Now we’re beginning to get outrageous about it. Holding hands
HOLDING HANDS? MY GOD, WHAT HAS SOCIETY COME TO?
In the process we have a few too many beers. […] For the first time I’m beginning to see what Elizabeth is so crazy about Todd. He is totally sexier than I’d realized and, now that he’s relaxed, is fun and warm.
…is no one else underwhelmed that the answer to this dramatic Elizabeth/Jessica as Todd’s love interest switcheroo is just “they got drunk”?
We are having like such a good time
Maybe. It’s like hard to tell.
So what happens after the party? They just acted like a couple for a laugh, but when do they actually share a moment? A moment so powerful it tears Todd away from Elizabeth and towards this other person he’s known as a friend(ish) for years and years?
At one point in the story, being funny, just as we stop at a light, I poke Todd in the chest and say, “Mr. Basketball!”
Todd takes my hand and holds it for a second against his chest
I assure you this is just as underwhelming in context as it is out of it.
For me, the next few moments like don’t register in my mind
SO DID THEY OR NOT? A drinking game where you drink every time Jessica says “like” in this book would kill a person.
We’re out of control; our mouths furiously pressing, kissing, sucking, inhaling each other. […] For the first time in my life, I don’t care about anything or anyone. I don’t even care about Elizabeth.
Girl, I’ve only read two of the original Sweet Valley books and I know that’s not true.

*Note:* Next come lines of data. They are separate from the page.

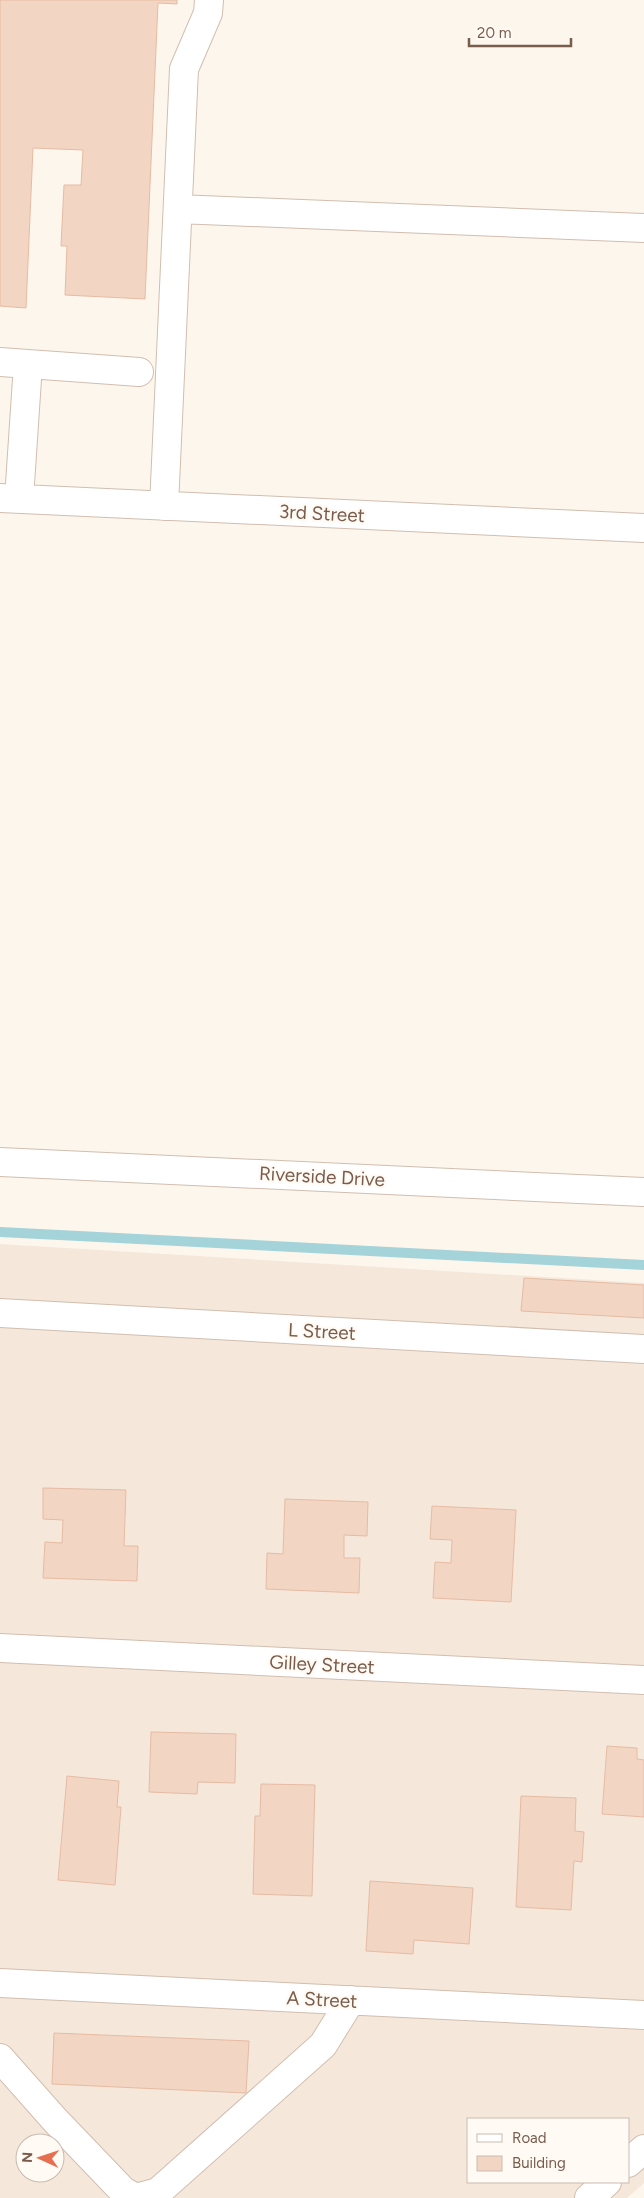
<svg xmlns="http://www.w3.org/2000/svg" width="644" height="2198" viewBox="0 0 644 2198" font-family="Figtree,sans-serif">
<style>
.residential{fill:#f5e8da;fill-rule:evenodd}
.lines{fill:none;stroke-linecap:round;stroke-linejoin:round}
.stream{stroke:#a5d3da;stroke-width:10}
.building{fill:#f3d5c3;stroke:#e6bba3}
.minor-casing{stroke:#d1beb0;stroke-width:30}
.minor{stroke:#fff;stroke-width:28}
.labels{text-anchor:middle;stroke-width:4.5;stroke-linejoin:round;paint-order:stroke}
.street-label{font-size:19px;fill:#7a5c4d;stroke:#fffaf3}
</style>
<rect width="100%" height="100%" fill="#fdf6ec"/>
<path class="residential" d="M 0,1244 L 644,1283 L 644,2183 L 627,2198 L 0,2198 ZM 468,2119 L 628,2119 L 628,2182 L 468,2182 ZM 25,2143 L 55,2143 L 55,2173 L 25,2173 Z"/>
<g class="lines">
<path class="stream" d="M 0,1232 L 644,1265"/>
</g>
<path class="building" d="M 0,0 L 177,0 L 177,4 L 158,3 L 145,299 L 65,295 L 67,246 L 61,246 L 64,185 L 81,185 L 83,150 L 33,148 L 26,308 L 0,306 Z
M 524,1278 L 644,1285 L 644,1318 L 521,1311 Z
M 43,1488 L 126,1490 L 124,1546 L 138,1546 L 137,1581 L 43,1578 L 45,1542 L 62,1543 L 63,1520 L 43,1519 Z
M 285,1499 L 368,1502 L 367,1536 L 344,1535 L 344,1558 L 360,1558 L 359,1593 L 266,1589 L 267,1553 L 283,1554 Z
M 432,1506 L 516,1510 L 511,1602 L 433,1598 L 435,1562 L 451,1563 L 452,1540 L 430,1539 Z
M 151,1732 L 236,1734 L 235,1783 L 198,1782 L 197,1794 L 149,1792 Z
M 607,1746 L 637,1748 L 637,1759 L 644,1760 L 644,1817 L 602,1814 Z
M 67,1776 L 119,1781 L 117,1807 L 121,1807 L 115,1885 L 58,1880 Z
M 261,1784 L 315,1785 L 312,1896 L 253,1894 L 255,1816 L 260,1816 Z
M 521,1796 L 576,1798 L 575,1831 L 584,1832 L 582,1862 L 574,1861 L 571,1910 L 516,1907 Z
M 370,1881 L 473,1888 L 469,1944 L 414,1940 L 413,1954 L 366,1951 Z
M 54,2033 L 249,2041 L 246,2093 L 52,2084 Z"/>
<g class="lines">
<defs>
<path id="minor" d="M 178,209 L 644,228
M 0,362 L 139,372
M 0,498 L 644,528
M 19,499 L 28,364
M 164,506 L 184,69 L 208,13 L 209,0
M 0,1162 L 644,1192
M 0,1313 L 644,1349
M 0,1648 L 644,1680
M 0,1983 L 644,2015
M 0,2058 L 55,2120 L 123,2191 L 136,2198 L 158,2192 L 323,2045 L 351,2000
M 628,2163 L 644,2149
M 589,2198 L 607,2182"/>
</defs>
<use href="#minor" class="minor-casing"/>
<use href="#minor" class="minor"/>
</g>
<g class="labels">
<g class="street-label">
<text transform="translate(322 513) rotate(3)" y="7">3rd Street</text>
<text transform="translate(322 1176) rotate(3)" y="7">Riverside Drive</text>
<text transform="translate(322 1331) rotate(3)" y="7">L Street</text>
<text transform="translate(322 1664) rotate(3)" y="7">Gilley Street</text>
<text transform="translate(322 1999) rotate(3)" y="7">A Street</text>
</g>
</g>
<rect x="467" y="2118" width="162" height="65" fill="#fffaf3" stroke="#cabbb1"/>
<rect x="477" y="2134" width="25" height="8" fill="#ffffff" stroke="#cabbb1"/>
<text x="512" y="2143" font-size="15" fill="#7a5c4d">Road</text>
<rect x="477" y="2156" width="25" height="15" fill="#f3d5c3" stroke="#cabbb1"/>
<text x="512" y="2168" font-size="15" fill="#7a5c4d">Building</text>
<g transform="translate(40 2158) rotate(273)"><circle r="24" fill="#fffaf3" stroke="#cabbb1"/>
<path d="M0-4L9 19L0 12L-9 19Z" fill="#e76f51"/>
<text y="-8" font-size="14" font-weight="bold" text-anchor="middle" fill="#7a5c4d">N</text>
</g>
<path d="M469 38v8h102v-8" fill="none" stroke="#7a5c4d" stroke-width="2.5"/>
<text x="477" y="38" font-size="15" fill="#7a5c4d" stroke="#fffaf3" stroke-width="4" paint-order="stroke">20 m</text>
</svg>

They go back to Todd’s (AKA Mr. Basketball’s) room and things happen with one of the greatest “and then they fucked” sentences I’ve ever read ever.

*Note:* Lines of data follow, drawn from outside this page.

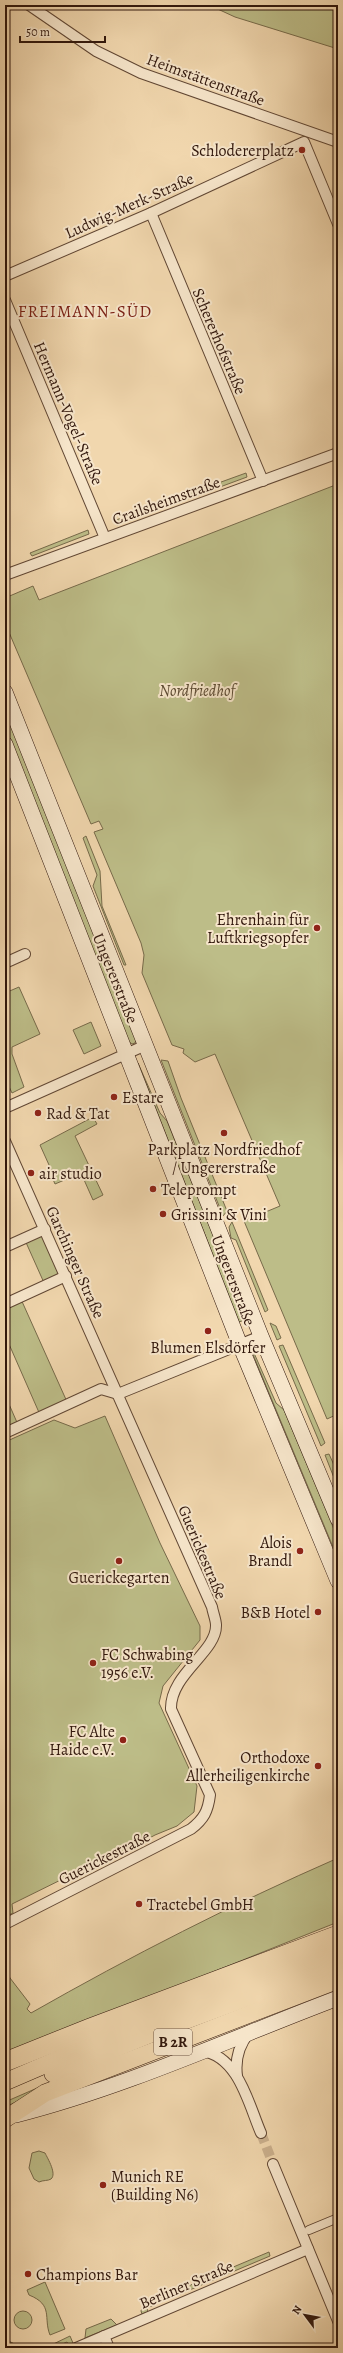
<svg xmlns="http://www.w3.org/2000/svg" width="343" height="2353" viewBox="0 0 343 2353" font-family="Alegreya,serif">
<style>
.green{fill:#bdbd88;stroke:#776a4a}
.lines{fill:none;stroke-linecap:round;stroke-linejoin:round}
.minor-tunnel{stroke:#cbb18e;stroke-width:10;stroke-dasharray:10 5;stroke-linecap:butt}
.pedestrian-casing{stroke:#614734;stroke-width:10}
.minor-casing{stroke:#614734;stroke-width:12}
.secondary-casing{stroke:#31170c;stroke-width:16}
.trunk-casing{stroke:#31170c;stroke-width:18}
.motorway-casing{stroke:#31170c;stroke-width:20}
.pedestrian{stroke:#f6e5ca;stroke-width:8}
.minor{stroke:#f6e5ca;stroke-width:10}
.secondary{stroke:#f6e5ca;stroke-width:15}
.trunk{stroke:#f1d7ae;stroke-width:17}
.motorway{stroke:#f1d7ae;stroke-width:19}
.poi-dot{fill:#8f2418;stroke:#f6e5ca;stroke-width:1.5}
.labels{text-anchor:middle;stroke-width:4;stroke-linejoin:round;paint-order:stroke}
.shield{fill:#f6e5ca;stroke:#6c5545;stroke-width:1}
.shield-label{font-size:15px;font-weight:bold;fill:#31170c}
.street-label{font-size:16px;fill:#31170c;stroke:#f6e5ca}
.poi-label{font-size:16px;fill:#31170c;stroke:#f6e5ca;text-anchor:start}
.park-label{font-size:16px;font-style:italic;fill:#5b4931;stroke:#f6e5ca}
.neighbourhood-label{font-size:17px;letter-spacing:1px;fill:#7a1f14;stroke:#f6e5ca}
</style>
<rect width="100%" height="100%" fill="#f1d7ae"/>
<filter id="stains"><feTurbulence type="fractalNoise" baseFrequency=".005" numOctaves="4"/><feColorMatrix values="0 0 0 0 .2 0 0 0 0 .09 0 0 0 0 .02 0 0 0 .5 -.17"/></filter>
<radialGradient id="worn" r=".72"><stop offset=".6" stop-color="#630" stop-opacity="0"/><stop offset="1" stop-color="#630" stop-opacity=".3"/></radialGradient>
<g class="green">
<path d="M209 5H338V49L235 17Z"/>
<path d="M246 473 247 477 117 525 116 520Z"/>
<path d="M338 484V1414L327 1419 244 1221 280 1206 215 1054 195 1062 183 1053 184 1049 172 1045 142 973 144 955 141 943 94 832 103 829 99 821 91 824 5 623V598L33 586 39 600Z"/>
<path d="M88 530 89 534 32 556 30 553Z"/>
<path d="M5 720 13 729 136 1040 135 1043 132 1044 128 1041 5 730Z"/>
<path d="M86 836 100 871 102 906 126 965H124L93 886 97 875 83 838Z"/>
<path d="M19 987 40 1034 12 1047V1054L24 1087 12 1093 5 1078V993Z"/>
<path d="M91 1022 101 1046 84 1054 73 1030Z"/>
<path d="M161 1060 168 1061 181 1098 227 1211 223 1216Z"/>
<path d="M138 1063 160 1113 167 1121 247 1319 239 1322Z"/>
<path d="M93 1117 97 1124 75 1136 103 1195 93 1200 81 1173 55 1184 52 1177 54 1176 40 1145Z"/>
<path d="M232 1222 268 1310 265 1312 236 1240 231 1238 229 1227Z"/>
<path d="M45 1229 66 1276 45 1285 24 1238Z"/>
<path d="M20 1297 68 1404 41 1417 5 1335V1304Z"/>
<path d="M270 1323 276 1326 281 1338 277 1340Z"/>
<path d="M283 1345 325 1443 321 1446 279 1346Z"/>
<path d="M252 1352 254 1353 276 1403 284 1410 338 1539V1559Z"/>
<path d="M5 1395 19 1427 5 1433Z"/>
<path d="M105 1416 160 1543 200 1626V1640L163 1686 159 1703 197 1786 194 1812 177 1826 155 1835 104 1863 90 1862 91 1865 12 1904 13 1913 5 1917V1442L54 1420 75 1428Z"/>
<path d="M329 1454 338 1474V1488L325 1455Z"/>
<path d="M338 1858V1922L5 2055V1968L10 1978 30 2004 27 2009 31 2013C131 1956 233 1904 338 1858Z"/>
<path d="M51 2082 53 2085 5 2107V2102Z"/>
<path d="M39 2151 45 2153C48 2159 57 2174 51 2179 48 2181 43 2180 39 2182L34 2179 29 2168 32 2153Z"/>
<path d="M269 2252 270 2256 147 2308 148 2312 142 2314 141 2311 143 2305Z"/>
<path d="M45 2282 65 2329 50 2335C43 2318 54 2305 29 2295L27 2290Z"/>
<circle cx="23" cy="2320" r="9"/>
<path d="M111 2319 117 2325 85 2338 86 2329Z"/>
<path d="M70 2336 73 2343 69 2345 67 2342 53 2348H45Z"/>
<path d="M5 2339 22 2348H5Z"/>
</g>
<g class="lines">
<path class="minor-tunnel" d="M261 2133 273 2164"/>
<g class="pedestrian-casing">
<path id="pedestrian" d="M309 2230 338 2218"/>
</g>
<g class="minor-casing">
<g id="minor">
<path d="M29 5 96 51 141 73 338 142"/>
<path d="M151 213 263 481"/>
<path d="M5 276 151 213 304 142 338 224"/>
<path d="M5 300 105 538"/>
<path d="M5 575 338 453"/>
<path d="M5 963 25 954"/>
<path d="M5 1108 146 1045"/>
<path d="M5 1141 212 1607C213 1613 216 1620 216 1625 217 1652 170 1674 171 1709L210 1795C208 1811 204 1819 191 1829L5 1924"/>
<path d="M5 1247 45 1229"/>
<path d="M5 1304 66 1276"/>
<path d="M5 1433 101 1389 118 1394 261 1336"/>
<path d="M202 2051C239 2056 249 2106 261 2133"/>
<path d="M237 2076C235 2060 239 2045 249 2033"/>
<path d="M273 2164 338 2321"/>
<path d="M104 2336 109 2348"/>
<path d="M76 2348 308 2249"/>
</g>
</g>
<g class="secondary-casing">
<g id="secondary">
<path d="M5 692 261 1336 338 1519"/>
<path d="M5 744 240 1345 338 1581"/>
<path d="M16 2115C126 2087 232 2038 338 1998"/>
</g>
</g>
<g class="trunk-casing">
<g id="trunk">
<path d="M53 2074 171 2026 338 1964"/>
<path d="M5 2082 70 2054 84 2045 338 1948"/>
<path d="M5 2119 45 2093 338 1980"/>
</g>
</g>
<g class="motorway-casing">
<path id="motorway" d="M5 2062 90 2028 338 1935"/>
</g>
<use href="#pedestrian" class="pedestrian"/>
<use href="#minor" class="minor"/>
<use href="#secondary" class="secondary"/>
<use href="#trunk" class="trunk"/>
<use href="#motorway" class="motorway"/>
</g>
<g class="poi-dot">
<circle cx="302" cy="150" r="4"/>
<circle cx="317" cy="928" r="4"/>
<circle cx="114" cy="1097" r="4"/>
<circle cx="38" cy="1113" r="4"/>
<circle cx="224" cy="1133" r="4"/>
<circle cx="31" cy="1173" r="4"/>
<circle cx="153" cy="1189" r="4"/>
<circle cx="163" cy="1214" r="4"/>
<circle cx="208" cy="1331" r="4"/>
<circle cx="300" cy="1551" r="4"/>
<circle cx="119" cy="1561" r="4"/>
<circle cx="318" cy="1612" r="4"/>
<circle cx="93" cy="1663" r="4"/>
<circle cx="123" cy="1740" r="4"/>
<circle cx="318" cy="1766" r="4"/>
<circle cx="139" cy="1904" r="4"/>
<circle cx="103" cy="2185" r="4"/>
<circle cx="28" cy="2274" r="4"/>
</g>
<g class="labels">
<rect class="shield" x="154" y="2029" width="38" height="26" rx="3"/>
<g class="shield-label">
<text x="173" y="2047">B 2R</text>
</g>
<g class="street-label">
<text transform="translate(206 79) rotate(20)" y="6">Heimstättenstraße</text>
<text transform="translate(129 205) rotate(-24)" y="6">Ludwig-Merk-Straße</text>
<text transform="translate(220 341) rotate(67)" y="6">Schererhofstraße</text>
<text transform="translate(69 413) rotate(67)" y="6">Hermann-Vogel-Straße</text>
<text transform="translate(166 500) rotate(-20)" y="6">Crailsheimstraße</text>
<text transform="translate(116 978) rotate(68)" y="6">Ungererstraße</text>
<text transform="translate(76 1262) rotate(66)" y="6">Garchinger Straße</text>
<text transform="translate(234 1280) rotate(69)" y="6">Ungererstraße</text>
<text transform="translate(203 1552) rotate(67)" y="6">Guerickestraße</text>
<text transform="translate(104 1857) rotate(-27)" y="6">Guerickestraße</text>
<text transform="translate(186 2284) rotate(-23)" y="6">Berliner Straße</text>
</g>
<g class="poi-label">
<text x="294" y="156" text-anchor="end">Schlodererplatz</text>
<text x="309" y="925" text-anchor="end">Ehrenhain für<tspan x="309" dy="18">Luftkriegsopfer</tspan></text>
<text x="122" y="1103">Estare</text>
<text x="46" y="1119">Rad &amp; Tat</text>
<text x="224" y="1155" text-anchor="middle">Parkplatz Nordfriedhof<tspan x="224" dy="18">/ Ungererstraße</tspan></text>
<text x="39" y="1179">air studio</text>
<text x="161" y="1195">Teleprompt</text>
<text x="171" y="1220">Grissini &amp; Vini</text>
<text x="208" y="1353" text-anchor="middle">Blumen Elsdörfer</text>
<text x="292" y="1548" text-anchor="end">Alois<tspan x="292" dy="18">Brandl</tspan></text>
<text x="119" y="1583" text-anchor="middle">Guerickegarten</text>
<text x="310" y="1618" text-anchor="end">B&amp;B Hotel</text>
<text x="101" y="1660">FC Schwabing<tspan x="101" dy="18">1956 e.V.</tspan></text>
<text x="115" y="1737" text-anchor="end">FC Alte<tspan x="115" dy="18">Haide e.V.</tspan></text>
<text x="310" y="1763" text-anchor="end">Orthodoxe<tspan x="310" dy="18">Allerheiligenkirche</tspan></text>
<text x="147" y="1910">Tractebel GmbH</text>
<text x="111" y="2182">Munich RE<tspan x="111" dy="18">(Building N6)</tspan></text>
<text x="36" y="2280">Champions Bar</text>
</g>
<g class="park-label">
<text x="197" y="696">Nordfriedhof</text>
</g>
<g class="neighbourhood-label">
<text x="85" y="317">FREIMANN-SÜD</text>
</g>
</g>
<rect width="343" height="2353" fill="none" stroke="#f1d7ae" stroke-width="20"/>
<rect x="6" y="6" width="331" height="2341" fill="none" stroke="#31170c" stroke-width="2"/>
<rect x="10" y="10" width="323" height="2333" fill="none" stroke="#31170c"/>
<g transform="translate(305 2315) rotate(302)" stroke="#f6e5ca" stroke-width="3" paint-order="stroke">
<path d="M0-3L7 15L0 10L-7 15Z" fill="#31170c"/>
<text y="-6" font-size="11" font-weight="bold" text-anchor="middle" fill="#31170c">N</text>
</g>
<path d="M20 36v6h85v-6" fill="none" stroke="#31170c" stroke-width="2"/>
<text x="26" y="36" font-size="12" fill="#31170c" stroke="#f6e5ca" stroke-width="3" paint-order="stroke">50 m</text>
<rect width="100%" height="100%" filter="url(#stains)"/>
<rect width="100%" height="100%" fill="url(#worn)"/>
</svg>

We make love with an otherwordly passion that is so powerful neither of us would hear a knock on the door if there were one.
We learn that “the affair goes on for a month” and that “It’s like a wild, out-of-control time” (drink). And then we learn that they… meet every day in a diner on the outskirts of town. Okay, you guys. You do you.
The chapter goes back to the present for a page, where we find that Todd is also having trouble sleeping and having flashbacks about how they got together. Peas in a pod, these two.
Todd kicks off his flashback by trying to explain this whole “I got drunk and hooked up with my girlfriend’s identical twin and this made me realize I wanted her all along, so badly that we just couldn’t stop ourselves from getting lunch in a crappy diner every single day” thing.
It doesn’t matter that we made love only that first night. Each time we see each other after that is the equivalent of making love again, so powerful is our connection.
I guess we have to take that one at face value, since the only evidence we have of this connection is that she called him “Mr. Basketball”. Whatever floats your boat, dude.
We go back to yet another Jessica flashback. She tells us that every day “I like beg myself to do it, to end it” (drink), and that one of Todd’s friends even finds out, only just covering it up before Elizabeth figures it out too:
Looking at Elizabeth, [Winston] says, “I knocked, but you guys were very busy.” […]
“What are you talking-” Then it hits Todd what night Winston is referring to, and his face freezes. […]
It is only the strange silence that makes [Elizabeth] turn around.
“Huh? What’s up? Something wrong?”
Strangely, it’s Winston, the insensitive clown, who so saves the moment for us by doing a really funny bit about mistaking his girlfriend for her dog. He like tells it so fabulously that Elizabeth practically falls off the ladder
I don’t know where to start, really. I guess, 1) wow, Jessica really can’t stop judging people, even when describing a time someone saved her ass, 2) what the fuck story was this about mistaking a dog and literal human being you’re dating, 3) drink, 4) presumably we’re supposed to guess she fell off the ladder of laughter rather than because of his storytelling prowess.
The chapter ends with one last blow against Jessica and Todd’s social standing: this moment somehow ruins Todd and Winston’s friendship, because Winston immediately moves out “with some cliched excuse about like needing his own space” (drink), which “Elizabeth like sort of notices” (drink).
Also, one more time for the road: Mr. Basketball. Don’t forget that all of the plot in this ten-years-later book is happening because Jessica flirtatiously called Todd, “Mr. Basketball”.